**What you have to do:**
When the word "none" shows up in a line of the data below, copy that whole line.

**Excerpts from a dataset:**
----------------------------------------

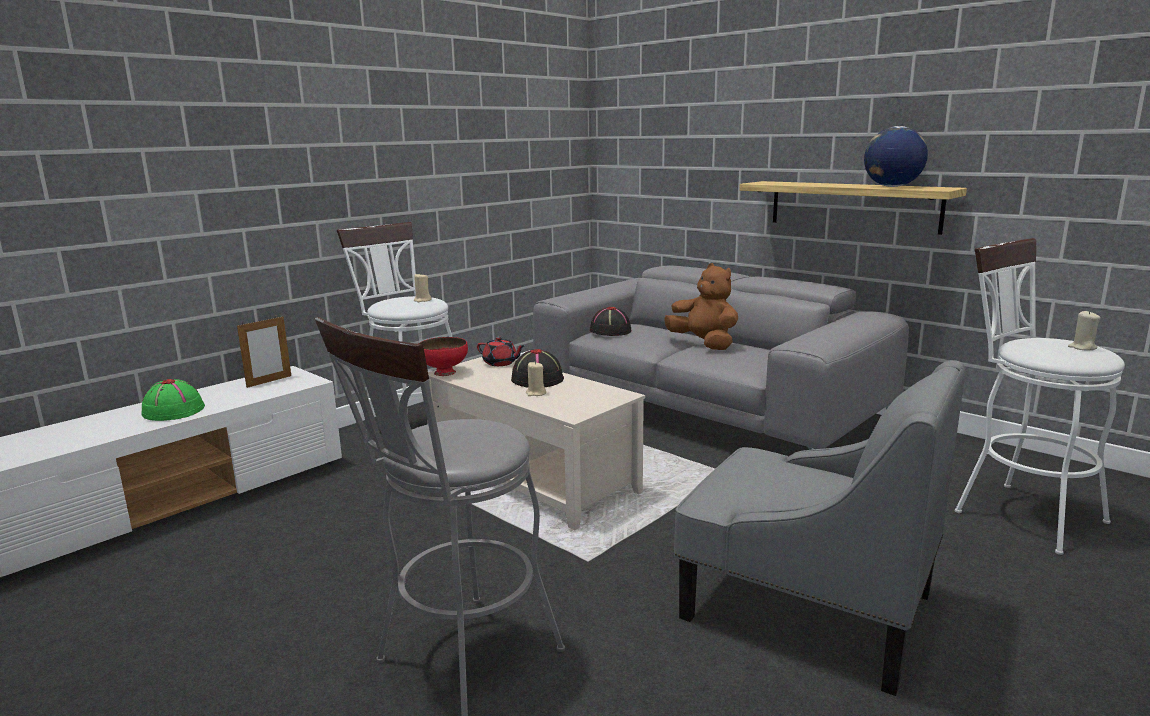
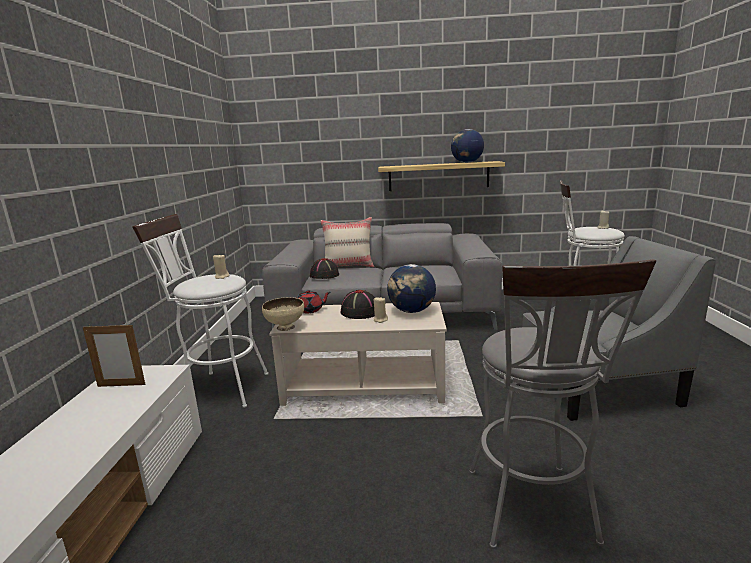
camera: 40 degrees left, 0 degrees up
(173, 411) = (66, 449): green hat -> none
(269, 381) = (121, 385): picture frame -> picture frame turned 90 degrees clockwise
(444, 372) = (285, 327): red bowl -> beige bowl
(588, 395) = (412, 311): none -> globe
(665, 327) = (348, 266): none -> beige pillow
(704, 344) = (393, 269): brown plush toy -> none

----------------------------------------

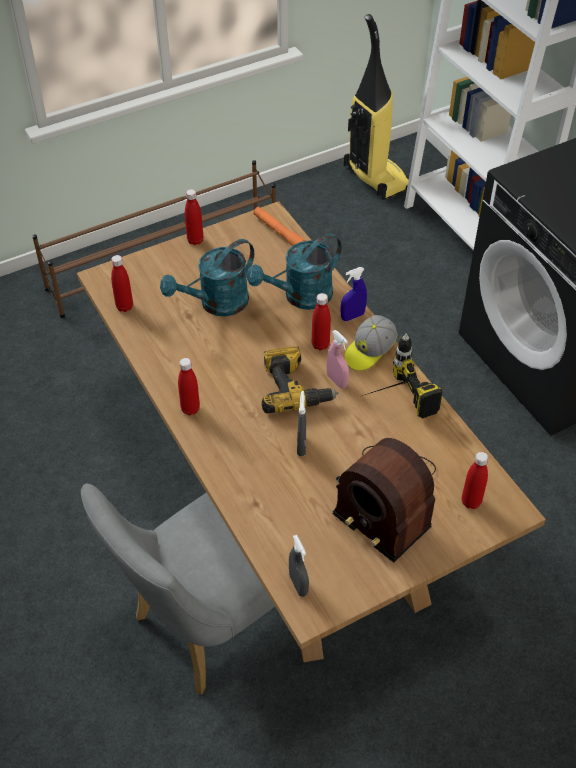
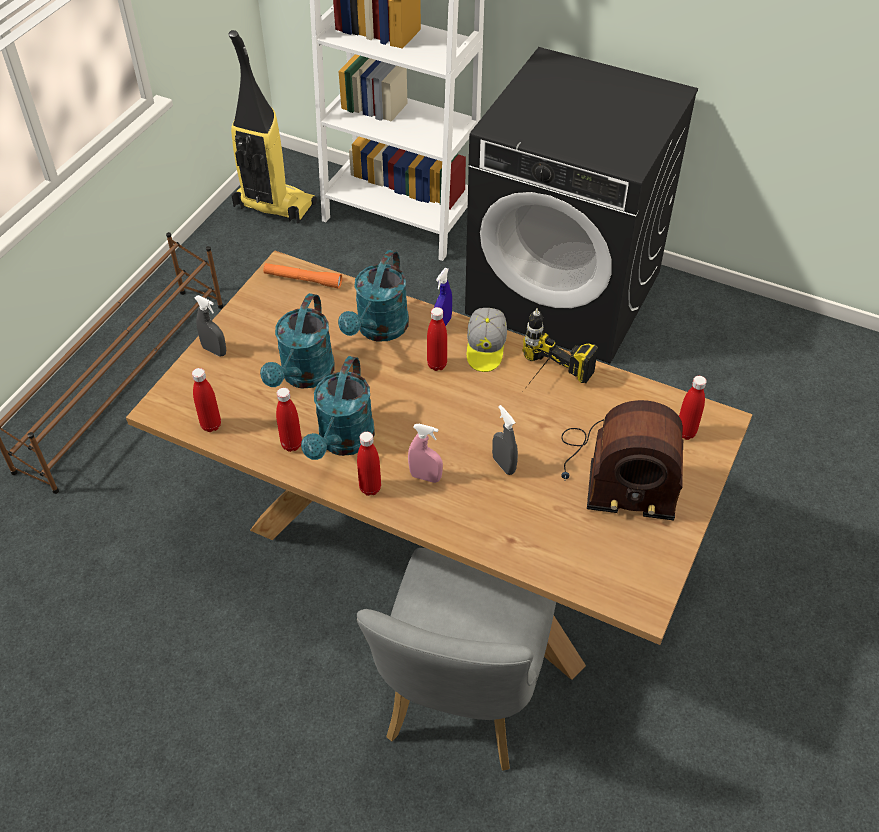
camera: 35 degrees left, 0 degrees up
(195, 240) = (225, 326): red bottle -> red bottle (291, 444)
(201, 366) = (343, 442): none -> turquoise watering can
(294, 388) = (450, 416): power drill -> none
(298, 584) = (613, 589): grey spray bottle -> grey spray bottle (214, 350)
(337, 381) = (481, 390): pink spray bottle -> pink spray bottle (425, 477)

----------------------------------------

**Result of this task:**
(173, 411) = (66, 449): green hat -> none
(588, 395) = (412, 311): none -> globe
(665, 327) = (348, 266): none -> beige pillow
(704, 344) = (393, 269): brown plush toy -> none
(201, 366) = (343, 442): none -> turquoise watering can
(294, 388) = (450, 416): power drill -> none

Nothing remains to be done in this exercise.